Will the company rent them?!
A decade ago I had an interesting conversation with one of your engineers regarding making Designer available for download, to "jumpstart" the number of Designer-fluent developers. Then lo and behold, it magically appeared on OTN (if just for a couple of weeks). Now Oracle routinely makes all of it software free for the download. So you see, freely sharing ideas works.
You get your best ideas from your customers. So let us inside your organization just a little bit. Make your employees visible to us as they are to each other.
The sharing of ideas between customers and employees is hugely valuable and we do it today via many, many avenues (focus groups, online forums, customer support calls, etc).

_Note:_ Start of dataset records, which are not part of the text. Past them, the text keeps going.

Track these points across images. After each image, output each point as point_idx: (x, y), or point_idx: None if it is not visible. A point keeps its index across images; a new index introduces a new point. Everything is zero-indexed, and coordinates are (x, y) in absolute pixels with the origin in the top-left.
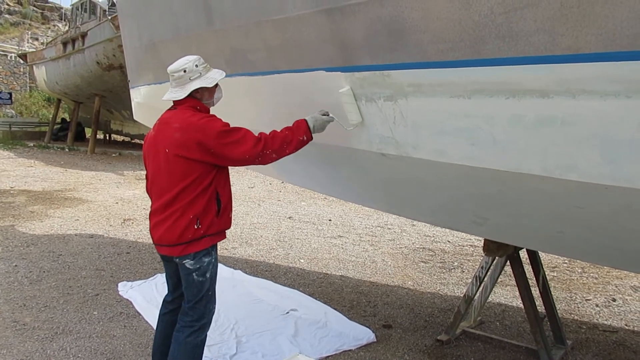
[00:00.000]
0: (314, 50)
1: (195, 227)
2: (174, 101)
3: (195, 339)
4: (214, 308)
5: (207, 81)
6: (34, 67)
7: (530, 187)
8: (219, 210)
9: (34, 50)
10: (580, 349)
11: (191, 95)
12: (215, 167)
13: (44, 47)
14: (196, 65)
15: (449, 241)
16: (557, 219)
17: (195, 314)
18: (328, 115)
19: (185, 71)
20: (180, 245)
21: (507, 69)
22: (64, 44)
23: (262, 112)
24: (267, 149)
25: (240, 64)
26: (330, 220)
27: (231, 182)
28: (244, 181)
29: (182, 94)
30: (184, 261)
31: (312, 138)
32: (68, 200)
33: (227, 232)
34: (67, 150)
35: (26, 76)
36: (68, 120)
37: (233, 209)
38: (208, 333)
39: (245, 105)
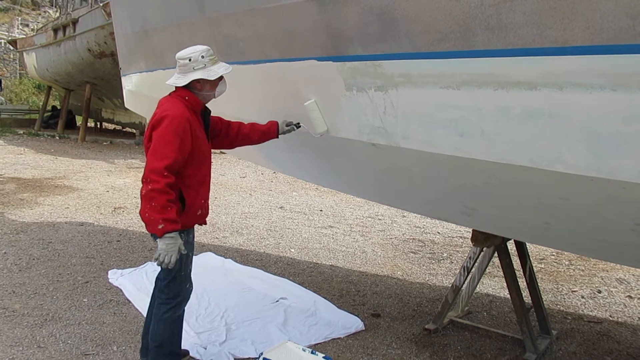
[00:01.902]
0: (305, 40)
1: None
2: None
3: (172, 315)
4: (191, 287)
5: (209, 74)
6: (24, 53)
7: (517, 178)
8: (183, 208)
9: (24, 36)
10: (565, 338)
11: (189, 84)
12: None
13: (35, 33)
14: (202, 57)
15: (438, 232)
16: (544, 210)
17: (171, 292)
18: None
19: (190, 60)
20: (149, 226)
21: (495, 61)
22: (55, 31)
23: (252, 101)
24: (154, 185)
25: (231, 52)
26: (321, 210)
27: (223, 172)
28: (235, 171)
29: (182, 81)
30: (157, 240)
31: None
32: (58, 188)
33: (219, 221)
34: (57, 138)
35: (16, 63)
36: (59, 107)
37: (224, 198)
38: (198, 320)
39: (236, 94)
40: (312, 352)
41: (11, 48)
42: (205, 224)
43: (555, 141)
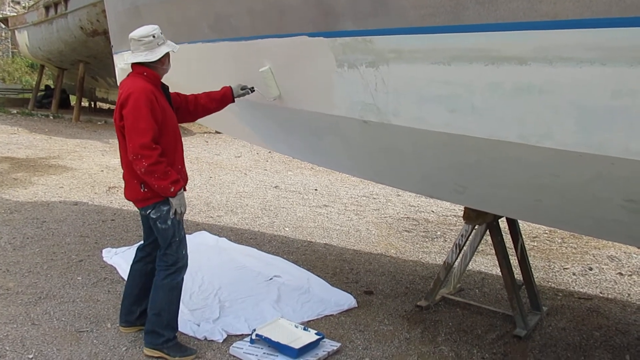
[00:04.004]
0: (297, 16)
1: (142, 190)
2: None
3: (172, 281)
4: (187, 254)
5: (171, 47)
6: (16, 32)
7: (507, 154)
8: None
9: (16, 14)
10: (555, 314)
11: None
12: None
13: (26, 11)
14: (161, 33)
15: (433, 211)
16: (534, 187)
17: (169, 259)
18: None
19: (154, 37)
20: (138, 202)
21: (486, 35)
22: (47, 8)
23: (244, 77)
24: (148, 160)
25: (223, 29)
26: (316, 189)
27: (218, 152)
28: (230, 150)
29: (153, 56)
30: (147, 212)
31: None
32: (52, 167)
33: (213, 200)
34: (51, 117)
35: (8, 41)
36: (52, 87)
37: (219, 177)
38: (192, 298)
39: (228, 71)
40: (304, 329)
41: (2, 26)
42: (185, 190)
43: (545, 117)
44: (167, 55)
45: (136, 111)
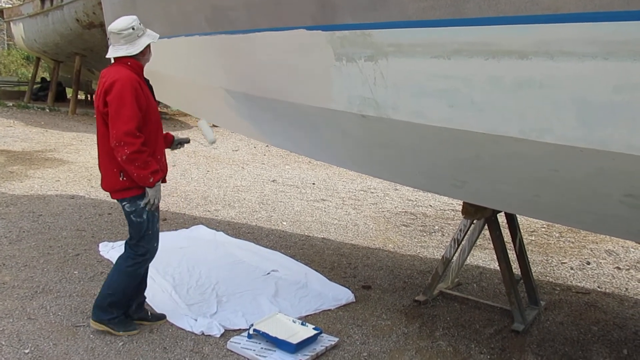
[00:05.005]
0: (295, 9)
1: (120, 179)
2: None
3: (136, 270)
4: (157, 245)
5: (151, 38)
6: (12, 23)
7: (507, 149)
8: None
9: (11, 6)
10: (553, 309)
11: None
12: None
13: (22, 2)
14: (140, 24)
15: (430, 205)
16: (534, 182)
17: (140, 250)
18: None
19: (133, 29)
20: (115, 192)
21: (487, 29)
22: (42, 0)
23: (240, 71)
24: (130, 148)
25: (220, 22)
26: (313, 183)
27: (215, 145)
28: (228, 144)
29: (134, 49)
30: (122, 204)
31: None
32: (49, 160)
33: (211, 194)
34: (47, 110)
35: (4, 33)
36: (48, 79)
37: (216, 171)
38: (189, 292)
39: (225, 64)
40: (302, 324)
41: None
42: (165, 182)
43: (545, 111)
44: (148, 45)
45: (121, 98)
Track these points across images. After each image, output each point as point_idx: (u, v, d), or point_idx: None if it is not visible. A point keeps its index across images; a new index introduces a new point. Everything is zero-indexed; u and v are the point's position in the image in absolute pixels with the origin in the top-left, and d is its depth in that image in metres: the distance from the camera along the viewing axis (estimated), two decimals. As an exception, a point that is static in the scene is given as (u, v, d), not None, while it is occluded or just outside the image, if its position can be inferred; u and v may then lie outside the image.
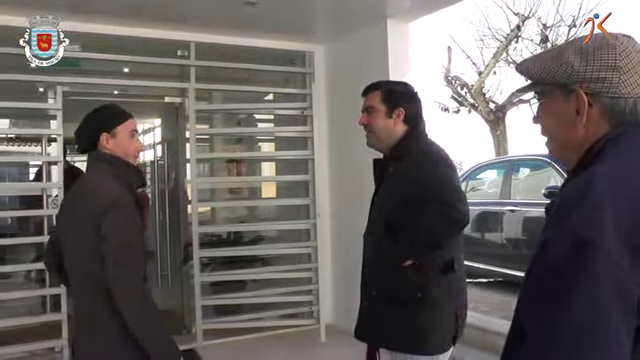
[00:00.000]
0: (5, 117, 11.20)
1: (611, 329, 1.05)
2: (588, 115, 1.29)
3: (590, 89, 1.28)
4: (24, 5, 5.10)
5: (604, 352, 1.05)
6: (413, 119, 2.88)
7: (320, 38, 6.46)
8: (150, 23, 5.71)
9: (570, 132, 1.33)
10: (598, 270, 1.06)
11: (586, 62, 1.29)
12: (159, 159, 8.82)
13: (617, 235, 1.07)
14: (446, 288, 2.68)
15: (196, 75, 6.05)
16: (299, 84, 6.70)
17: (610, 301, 1.06)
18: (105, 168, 2.55)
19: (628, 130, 1.26)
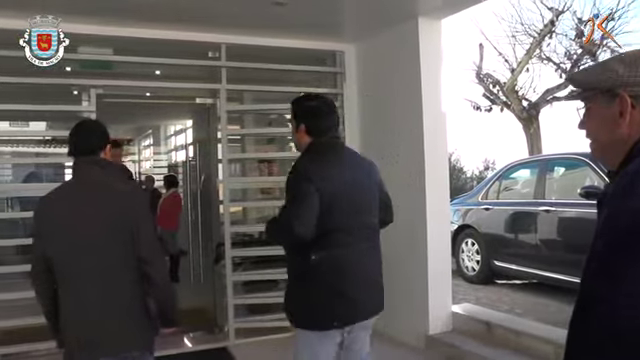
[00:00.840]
0: (42, 120, 11.44)
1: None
2: (631, 116, 1.41)
3: (633, 92, 1.41)
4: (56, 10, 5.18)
5: None
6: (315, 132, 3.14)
7: (351, 37, 6.43)
8: (181, 25, 5.74)
9: (614, 133, 1.45)
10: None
11: (629, 69, 1.42)
12: (191, 160, 8.90)
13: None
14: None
15: (227, 76, 6.09)
16: (330, 84, 6.68)
17: None
18: (118, 172, 3.04)
19: None
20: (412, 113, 5.66)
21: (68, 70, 6.83)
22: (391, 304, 6.06)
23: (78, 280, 2.75)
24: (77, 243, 2.73)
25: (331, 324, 2.99)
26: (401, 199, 5.95)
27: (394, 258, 6.05)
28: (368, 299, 3.21)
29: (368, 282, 3.22)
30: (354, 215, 3.07)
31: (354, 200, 3.06)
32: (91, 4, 5.11)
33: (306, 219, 2.87)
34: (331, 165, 3.05)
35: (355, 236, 3.09)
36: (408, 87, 5.71)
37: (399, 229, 6.03)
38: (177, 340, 6.13)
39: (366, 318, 3.19)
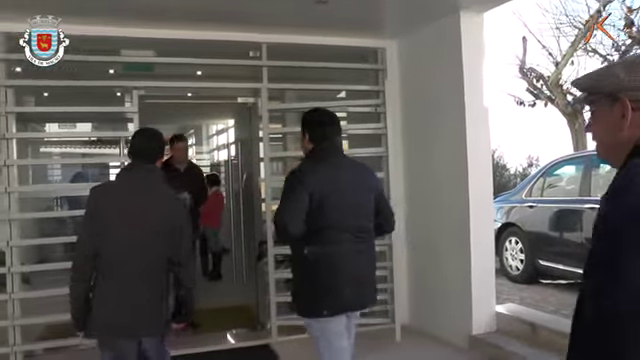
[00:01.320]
0: (88, 121, 11.69)
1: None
2: (632, 119, 1.49)
3: (633, 96, 1.49)
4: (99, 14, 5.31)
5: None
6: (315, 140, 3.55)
7: (392, 33, 6.39)
8: (222, 26, 5.80)
9: (617, 135, 1.53)
10: (629, 249, 1.28)
11: (629, 74, 1.51)
12: (233, 159, 8.96)
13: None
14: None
15: (268, 75, 6.11)
16: (371, 81, 6.65)
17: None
18: (163, 179, 3.37)
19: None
20: (454, 109, 5.59)
21: (111, 73, 6.99)
22: (433, 303, 6.05)
23: (122, 269, 3.10)
24: (124, 240, 3.10)
25: (321, 313, 3.35)
26: (443, 197, 5.91)
27: (436, 257, 6.02)
28: (356, 294, 3.46)
29: (357, 278, 3.46)
30: (346, 215, 3.38)
31: (346, 201, 3.39)
32: (134, 8, 5.22)
33: (294, 216, 3.27)
34: (326, 169, 3.42)
35: (346, 235, 3.40)
36: (450, 83, 5.65)
37: (442, 227, 5.99)
38: (220, 337, 6.19)
39: (354, 310, 3.53)
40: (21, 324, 5.43)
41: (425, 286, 6.23)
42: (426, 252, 6.20)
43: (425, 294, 6.24)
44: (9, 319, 5.40)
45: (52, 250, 8.43)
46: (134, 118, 5.89)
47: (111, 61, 6.50)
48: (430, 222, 6.11)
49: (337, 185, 3.39)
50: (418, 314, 6.31)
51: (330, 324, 3.38)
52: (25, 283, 5.58)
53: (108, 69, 7.06)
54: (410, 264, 6.43)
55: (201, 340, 6.06)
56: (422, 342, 5.86)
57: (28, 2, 5.01)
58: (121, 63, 6.60)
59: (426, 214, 6.17)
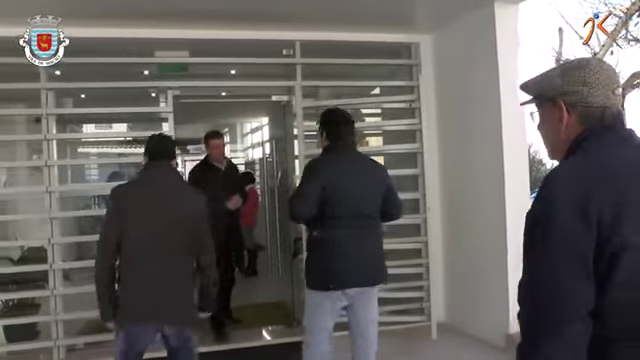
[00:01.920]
0: (123, 122, 11.88)
1: (565, 271, 1.51)
2: (567, 121, 1.70)
3: (568, 100, 1.69)
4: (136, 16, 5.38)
5: (561, 286, 1.52)
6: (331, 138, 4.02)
7: (425, 28, 6.35)
8: (255, 25, 5.83)
9: (558, 135, 1.74)
10: (552, 232, 1.53)
11: (565, 80, 1.70)
12: (267, 156, 8.99)
13: (574, 207, 1.51)
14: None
15: (302, 72, 6.13)
16: (406, 76, 6.61)
17: (565, 254, 1.52)
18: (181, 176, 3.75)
19: (595, 131, 1.65)
20: (490, 103, 5.52)
21: (146, 74, 7.08)
22: (470, 301, 6.00)
23: (145, 261, 3.33)
24: (144, 232, 3.35)
25: (327, 286, 3.78)
26: (479, 192, 5.85)
27: (472, 253, 5.96)
28: (360, 272, 3.85)
29: (361, 258, 3.84)
30: (354, 204, 3.81)
31: (354, 193, 3.80)
32: (168, 9, 5.28)
33: (305, 203, 3.76)
34: (338, 164, 3.86)
35: (352, 221, 3.81)
36: (485, 76, 5.58)
37: (478, 224, 5.93)
38: (255, 333, 6.22)
39: (358, 286, 3.85)
40: (63, 319, 5.61)
41: (461, 284, 6.18)
42: (462, 249, 6.15)
43: (461, 292, 6.19)
44: (51, 314, 5.60)
45: (90, 248, 8.57)
46: (169, 118, 5.98)
47: (146, 62, 6.58)
48: (466, 218, 6.06)
49: (348, 178, 3.81)
50: (454, 312, 6.26)
51: (328, 299, 3.83)
52: (66, 279, 5.70)
53: (143, 70, 7.15)
54: (446, 261, 6.38)
55: (237, 336, 6.12)
56: (458, 340, 5.82)
57: (67, 6, 5.11)
58: (155, 64, 6.68)
59: (462, 210, 6.12)
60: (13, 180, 8.25)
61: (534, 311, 1.59)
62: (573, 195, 1.52)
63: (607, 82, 1.67)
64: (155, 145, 3.66)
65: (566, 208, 1.52)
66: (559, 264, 1.52)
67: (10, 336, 5.98)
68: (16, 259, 6.22)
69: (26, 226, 7.00)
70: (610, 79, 1.68)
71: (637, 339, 1.51)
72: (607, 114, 1.66)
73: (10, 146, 8.01)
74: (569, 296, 1.52)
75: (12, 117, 7.34)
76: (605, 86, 1.66)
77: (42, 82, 5.66)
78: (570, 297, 1.52)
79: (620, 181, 1.55)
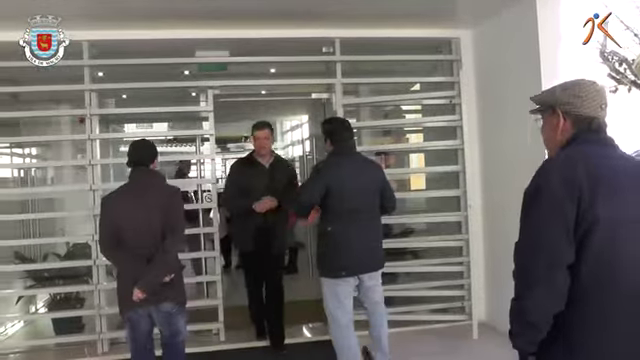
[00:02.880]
0: (163, 121, 12.05)
1: (554, 231, 1.98)
2: (563, 125, 2.21)
3: (564, 109, 2.20)
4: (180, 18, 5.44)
5: (551, 242, 1.99)
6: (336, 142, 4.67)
7: (466, 23, 6.27)
8: (295, 23, 5.86)
9: (556, 137, 2.25)
10: (544, 197, 2.04)
11: (563, 93, 2.21)
12: (307, 154, 8.99)
13: (563, 182, 1.99)
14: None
15: (342, 70, 6.11)
16: (446, 72, 6.55)
17: (554, 217, 1.99)
18: (162, 177, 4.31)
19: (583, 134, 2.16)
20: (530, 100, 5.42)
21: (187, 73, 7.17)
22: (502, 299, 5.87)
23: (135, 252, 3.90)
24: (137, 226, 3.91)
25: (340, 273, 4.44)
26: (521, 188, 5.70)
27: (506, 250, 5.83)
28: (367, 259, 4.56)
29: (367, 247, 4.54)
30: (357, 200, 4.45)
31: (357, 190, 4.46)
32: (208, 10, 5.36)
33: (308, 198, 4.49)
34: (343, 165, 4.52)
35: (358, 215, 4.46)
36: (526, 71, 5.45)
37: (512, 218, 5.81)
38: (296, 330, 6.24)
39: (367, 272, 4.56)
40: (106, 313, 5.75)
41: (503, 282, 6.02)
42: (503, 247, 6.03)
43: (503, 291, 6.03)
44: (95, 308, 5.77)
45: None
46: (209, 117, 6.07)
47: (186, 62, 6.66)
48: (507, 216, 5.91)
49: (352, 177, 4.48)
50: (496, 311, 6.16)
51: (341, 285, 4.49)
52: (109, 275, 5.82)
53: (183, 70, 7.24)
54: (487, 259, 6.29)
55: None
56: (499, 340, 5.68)
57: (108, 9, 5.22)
58: (196, 64, 6.75)
59: (503, 207, 6.00)
60: (59, 178, 8.46)
61: (527, 259, 2.08)
62: (562, 174, 2.03)
63: (596, 98, 2.18)
64: (132, 153, 4.18)
65: (556, 181, 2.02)
66: (549, 220, 2.00)
67: (58, 328, 6.23)
68: (62, 255, 6.37)
69: (72, 223, 7.15)
70: (599, 96, 2.19)
71: (599, 299, 1.97)
72: (594, 122, 2.16)
73: (56, 146, 8.23)
74: (556, 246, 1.98)
75: (57, 118, 7.51)
76: (594, 101, 2.17)
77: (86, 84, 5.81)
78: (556, 248, 1.98)
79: (596, 169, 2.02)
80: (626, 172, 2.08)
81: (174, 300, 4.02)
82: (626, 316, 1.97)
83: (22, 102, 7.01)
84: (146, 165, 4.14)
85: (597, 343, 1.97)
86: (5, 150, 8.34)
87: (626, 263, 1.96)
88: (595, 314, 1.97)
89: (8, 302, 6.59)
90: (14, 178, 8.42)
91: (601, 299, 1.96)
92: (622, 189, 2.01)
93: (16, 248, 6.51)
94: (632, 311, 1.97)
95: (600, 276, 1.96)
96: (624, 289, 1.96)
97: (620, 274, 1.96)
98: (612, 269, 1.96)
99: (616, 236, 1.95)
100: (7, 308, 6.60)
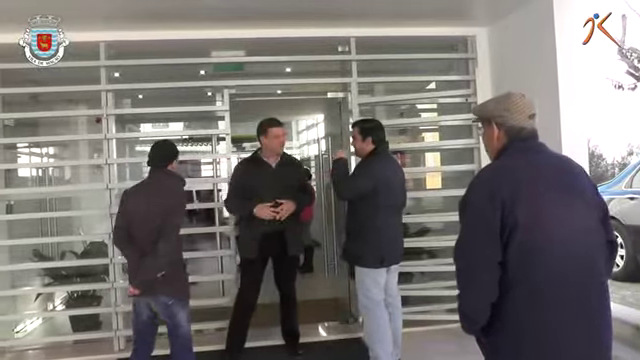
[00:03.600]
0: (179, 121, 12.13)
1: (478, 238, 2.33)
2: (497, 135, 2.54)
3: (498, 121, 2.54)
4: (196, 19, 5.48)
5: (476, 248, 2.34)
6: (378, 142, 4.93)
7: (481, 21, 6.24)
8: (310, 22, 5.86)
9: (493, 145, 2.58)
10: (470, 210, 2.41)
11: (496, 106, 2.57)
12: (323, 153, 9.00)
13: (487, 195, 2.33)
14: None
15: (357, 69, 6.12)
16: (462, 71, 6.53)
17: (478, 227, 2.34)
18: (176, 179, 4.38)
19: (514, 143, 2.49)
20: (547, 96, 5.36)
21: (203, 73, 7.20)
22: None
23: (139, 242, 4.10)
24: (139, 220, 4.11)
25: (381, 264, 4.78)
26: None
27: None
28: (397, 251, 4.98)
29: (398, 240, 5.01)
30: (394, 197, 4.87)
31: (395, 187, 4.86)
32: (224, 10, 5.38)
33: (357, 190, 4.78)
34: (385, 164, 4.87)
35: (393, 210, 4.90)
36: (543, 69, 5.43)
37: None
38: (311, 329, 6.24)
39: (396, 263, 4.98)
40: (122, 311, 5.80)
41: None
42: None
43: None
44: (112, 306, 5.83)
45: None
46: (225, 116, 6.08)
47: (203, 63, 6.70)
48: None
49: (391, 175, 4.83)
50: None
51: (379, 274, 4.81)
52: (125, 272, 5.86)
53: (199, 70, 7.28)
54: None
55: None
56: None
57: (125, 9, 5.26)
58: (212, 64, 6.78)
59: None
60: (76, 178, 8.53)
61: (459, 262, 2.44)
62: (486, 187, 2.37)
63: (524, 110, 2.52)
64: (149, 153, 4.36)
65: (480, 194, 2.37)
66: (474, 229, 2.37)
67: (75, 326, 6.31)
68: (80, 253, 6.44)
69: (89, 222, 7.22)
70: (526, 108, 2.53)
71: (526, 285, 2.27)
72: (523, 132, 2.49)
73: (73, 146, 8.31)
74: (480, 251, 2.31)
75: (75, 118, 7.59)
76: (522, 113, 2.51)
77: (103, 84, 5.87)
78: (480, 252, 2.31)
79: (518, 177, 2.35)
80: (548, 174, 2.41)
81: (169, 293, 4.14)
82: (550, 296, 2.27)
83: (41, 102, 7.08)
84: (159, 166, 4.29)
85: (528, 321, 2.28)
86: (24, 150, 8.43)
87: (544, 255, 2.26)
88: (524, 298, 2.28)
89: (27, 299, 6.70)
90: (32, 177, 8.51)
91: (527, 286, 2.27)
92: (540, 192, 2.32)
93: (35, 246, 6.57)
94: (553, 292, 2.26)
95: (524, 268, 2.27)
96: (545, 276, 2.26)
97: (539, 265, 2.26)
98: (533, 261, 2.26)
99: (534, 235, 2.26)
100: (26, 305, 6.71)
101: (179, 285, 4.21)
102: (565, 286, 2.27)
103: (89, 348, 5.89)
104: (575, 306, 2.28)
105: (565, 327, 2.27)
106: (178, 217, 4.22)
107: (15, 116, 6.47)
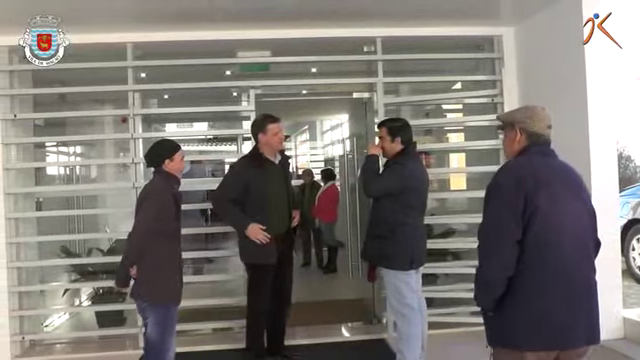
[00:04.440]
0: (203, 121, 12.21)
1: (504, 216, 2.66)
2: (519, 139, 2.88)
3: (521, 126, 2.88)
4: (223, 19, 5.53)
5: (502, 224, 2.67)
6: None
7: (508, 20, 6.18)
8: (336, 23, 5.86)
9: (513, 147, 2.92)
10: (498, 192, 2.76)
11: (521, 114, 2.94)
12: (348, 153, 8.98)
13: (513, 181, 2.71)
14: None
15: (383, 69, 6.10)
16: (488, 71, 6.48)
17: (505, 207, 2.67)
18: (156, 181, 4.28)
19: (533, 146, 2.85)
20: (575, 97, 5.31)
21: (228, 74, 7.24)
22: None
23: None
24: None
25: (411, 266, 4.68)
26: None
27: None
28: (425, 251, 4.92)
29: (424, 240, 4.92)
30: (424, 197, 4.86)
31: (424, 188, 4.86)
32: (250, 11, 5.42)
33: (383, 188, 4.70)
34: (415, 164, 4.81)
35: (420, 211, 4.85)
36: (571, 69, 5.36)
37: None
38: (335, 329, 6.25)
39: (423, 264, 4.92)
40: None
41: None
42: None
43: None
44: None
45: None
46: (251, 116, 6.09)
47: (229, 63, 6.74)
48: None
49: (420, 175, 4.81)
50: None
51: (410, 276, 4.71)
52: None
53: (225, 71, 7.32)
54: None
55: (316, 331, 6.15)
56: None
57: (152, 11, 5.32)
58: (238, 64, 6.82)
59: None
60: (102, 176, 8.64)
61: (486, 237, 2.75)
62: (514, 175, 2.76)
63: (544, 120, 2.90)
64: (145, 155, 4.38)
65: (510, 180, 2.74)
66: (500, 210, 2.70)
67: (101, 321, 6.41)
68: (106, 250, 6.51)
69: (115, 219, 7.31)
70: (546, 118, 2.92)
71: (540, 263, 2.64)
72: (541, 139, 2.88)
73: (99, 145, 8.42)
74: (506, 228, 2.65)
75: (101, 118, 7.69)
76: (542, 122, 2.89)
77: (129, 84, 5.94)
78: (506, 229, 2.65)
79: (539, 172, 2.75)
80: (559, 174, 2.85)
81: (142, 296, 4.16)
82: (558, 275, 2.65)
83: (68, 103, 7.19)
84: (151, 166, 4.34)
85: (538, 296, 2.65)
86: (52, 149, 8.56)
87: (557, 237, 2.66)
88: (538, 275, 2.65)
89: (55, 295, 6.82)
90: (60, 176, 8.63)
91: (542, 265, 2.65)
92: (555, 186, 2.73)
93: (62, 243, 6.68)
94: (562, 270, 2.66)
95: (540, 247, 2.64)
96: (557, 256, 2.66)
97: (553, 245, 2.65)
98: (548, 242, 2.65)
99: (550, 219, 2.65)
100: (54, 300, 6.84)
101: (154, 289, 4.10)
102: (572, 263, 2.70)
103: (115, 343, 6.00)
104: (579, 280, 2.73)
105: (569, 297, 2.69)
106: (143, 218, 4.09)
107: (45, 116, 6.58)
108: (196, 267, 8.42)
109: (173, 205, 4.18)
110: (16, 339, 5.85)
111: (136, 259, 4.07)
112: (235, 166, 5.25)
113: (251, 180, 4.90)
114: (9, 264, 5.81)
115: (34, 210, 6.38)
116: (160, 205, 4.09)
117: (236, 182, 4.98)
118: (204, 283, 6.99)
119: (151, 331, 4.09)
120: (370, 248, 4.87)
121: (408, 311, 4.66)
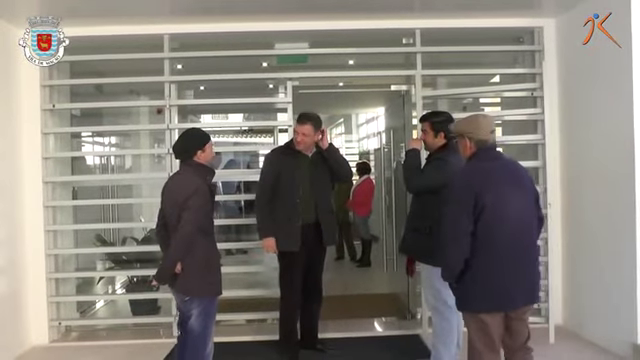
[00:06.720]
0: (238, 112, 12.23)
1: (458, 215, 3.45)
2: (469, 146, 3.62)
3: (468, 136, 3.61)
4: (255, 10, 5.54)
5: (457, 221, 3.46)
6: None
7: (550, 11, 6.02)
8: (375, 14, 5.80)
9: (465, 153, 3.68)
10: (453, 194, 3.54)
11: (467, 125, 3.67)
12: (385, 146, 8.91)
13: (465, 186, 3.50)
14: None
15: (422, 61, 6.03)
16: (528, 63, 6.34)
17: (459, 207, 3.47)
18: (186, 172, 4.17)
19: (480, 151, 3.59)
20: (620, 91, 5.09)
21: (265, 65, 7.23)
22: (591, 305, 5.67)
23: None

Now, are these systems as collaborative as I'd like? Of course not, but we know its required and it's on our radar, so stay tuned.
The truth is that sharing ideas does not require a completely open social directory. In fact, there are lots of reasons (legal, competitive, IT security, etc) not to put an employee directory on the web. I can't name a single large (or small frankly) enterprise that does that today: GE, IBM, Bechtel, MSFT, ORCL, JP Morgan, etc, etc.
It's an interesting idea for sure, but given where the world is with the adoption of "2.0" I think the opening of everyone's corporate hierarchy is a ways off.
Thanks for the comments and pushing the envelope.
Paul
adrea@ufl.edu
I think you're looking for Rick Sauter over at Communitelligence.